----- Dataset extract -----

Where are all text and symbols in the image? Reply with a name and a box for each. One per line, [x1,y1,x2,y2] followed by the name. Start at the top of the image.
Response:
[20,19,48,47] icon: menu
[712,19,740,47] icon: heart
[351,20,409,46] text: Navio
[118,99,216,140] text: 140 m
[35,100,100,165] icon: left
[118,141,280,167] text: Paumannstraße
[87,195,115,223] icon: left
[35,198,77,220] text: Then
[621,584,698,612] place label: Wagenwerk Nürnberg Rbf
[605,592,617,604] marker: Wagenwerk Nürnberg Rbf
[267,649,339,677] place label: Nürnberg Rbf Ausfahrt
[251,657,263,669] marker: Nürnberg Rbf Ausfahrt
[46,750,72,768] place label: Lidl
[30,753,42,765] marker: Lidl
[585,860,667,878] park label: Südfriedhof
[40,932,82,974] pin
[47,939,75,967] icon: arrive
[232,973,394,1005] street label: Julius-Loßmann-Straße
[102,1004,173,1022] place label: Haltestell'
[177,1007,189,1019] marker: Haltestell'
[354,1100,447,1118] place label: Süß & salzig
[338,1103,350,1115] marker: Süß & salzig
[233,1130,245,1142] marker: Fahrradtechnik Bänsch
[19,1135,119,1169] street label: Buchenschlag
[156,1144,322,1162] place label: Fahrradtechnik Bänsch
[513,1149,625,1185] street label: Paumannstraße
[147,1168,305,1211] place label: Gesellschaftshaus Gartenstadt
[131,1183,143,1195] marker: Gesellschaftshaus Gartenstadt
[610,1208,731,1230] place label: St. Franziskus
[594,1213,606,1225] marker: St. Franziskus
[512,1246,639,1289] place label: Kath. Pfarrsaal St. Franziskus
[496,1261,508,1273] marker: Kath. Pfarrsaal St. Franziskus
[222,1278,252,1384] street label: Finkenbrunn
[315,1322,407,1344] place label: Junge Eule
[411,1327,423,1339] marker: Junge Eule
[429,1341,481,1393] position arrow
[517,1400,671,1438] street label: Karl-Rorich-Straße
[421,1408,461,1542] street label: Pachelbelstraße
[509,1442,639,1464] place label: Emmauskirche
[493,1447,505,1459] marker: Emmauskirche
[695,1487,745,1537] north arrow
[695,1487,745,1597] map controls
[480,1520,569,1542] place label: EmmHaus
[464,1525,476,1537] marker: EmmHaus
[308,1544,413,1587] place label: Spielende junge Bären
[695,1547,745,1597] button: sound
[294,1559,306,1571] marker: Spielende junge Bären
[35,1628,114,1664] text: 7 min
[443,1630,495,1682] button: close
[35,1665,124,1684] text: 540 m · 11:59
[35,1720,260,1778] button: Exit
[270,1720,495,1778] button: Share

-----

*Task item*. Type out all of the records again, exactly.

*Task response*.
Where are all text and symbols in the image? Reply with a name and a box for each. One per line, [x1,y1,x2,y2] followed by the name. Start at the top of the image.
Response:
[20,19,48,47] icon: menu
[712,19,740,47] icon: heart
[351,20,409,46] text: Navio
[118,99,216,140] text: 140 m
[35,100,100,165] icon: left
[118,141,280,167] text: Paumannstraße
[87,195,115,223] icon: left
[35,198,77,220] text: Then
[621,584,698,612] place label: Wagenwerk Nürnberg Rbf
[605,592,617,604] marker: Wagenwerk Nürnberg Rbf
[267,649,339,677] place label: Nürnberg Rbf Ausfahrt
[251,657,263,669] marker: Nürnberg Rbf Ausfahrt
[46,750,72,768] place label: Lidl
[30,753,42,765] marker: Lidl
[585,860,667,878] park label: Südfriedhof
[40,932,82,974] pin
[47,939,75,967] icon: arrive
[232,973,394,1005] street label: Julius-Loßmann-Straße
[102,1004,173,1022] place label: Haltestell'
[177,1007,189,1019] marker: Haltestell'
[354,1100,447,1118] place label: Süß & salzig
[338,1103,350,1115] marker: Süß & salzig
[233,1130,245,1142] marker: Fahrradtechnik Bänsch
[19,1135,119,1169] street label: Buchenschlag
[156,1144,322,1162] place label: Fahrradtechnik Bänsch
[513,1149,625,1185] street label: Paumannstraße
[147,1168,305,1211] place label: Gesellschaftshaus Gartenstadt
[131,1183,143,1195] marker: Gesellschaftshaus Gartenstadt
[610,1208,731,1230] place label: St. Franziskus
[594,1213,606,1225] marker: St. Franziskus
[512,1246,639,1289] place label: Kath. Pfarrsaal St. Franziskus
[496,1261,508,1273] marker: Kath. Pfarrsaal St. Franziskus
[222,1278,252,1384] street label: Finkenbrunn
[315,1322,407,1344] place label: Junge Eule
[411,1327,423,1339] marker: Junge Eule
[429,1341,481,1393] position arrow
[517,1400,671,1438] street label: Karl-Rorich-Straße
[421,1408,461,1542] street label: Pachelbelstraße
[509,1442,639,1464] place label: Emmauskirche
[493,1447,505,1459] marker: Emmauskirche
[695,1487,745,1537] north arrow
[695,1487,745,1597] map controls
[480,1520,569,1542] place label: EmmHaus
[464,1525,476,1537] marker: EmmHaus
[308,1544,413,1587] place label: Spielende junge Bären
[695,1547,745,1597] button: sound
[294,1559,306,1571] marker: Spielende junge Bären
[35,1628,114,1664] text: 7 min
[443,1630,495,1682] button: close
[35,1665,124,1684] text: 540 m · 11:59
[35,1720,260,1778] button: Exit
[270,1720,495,1778] button: Share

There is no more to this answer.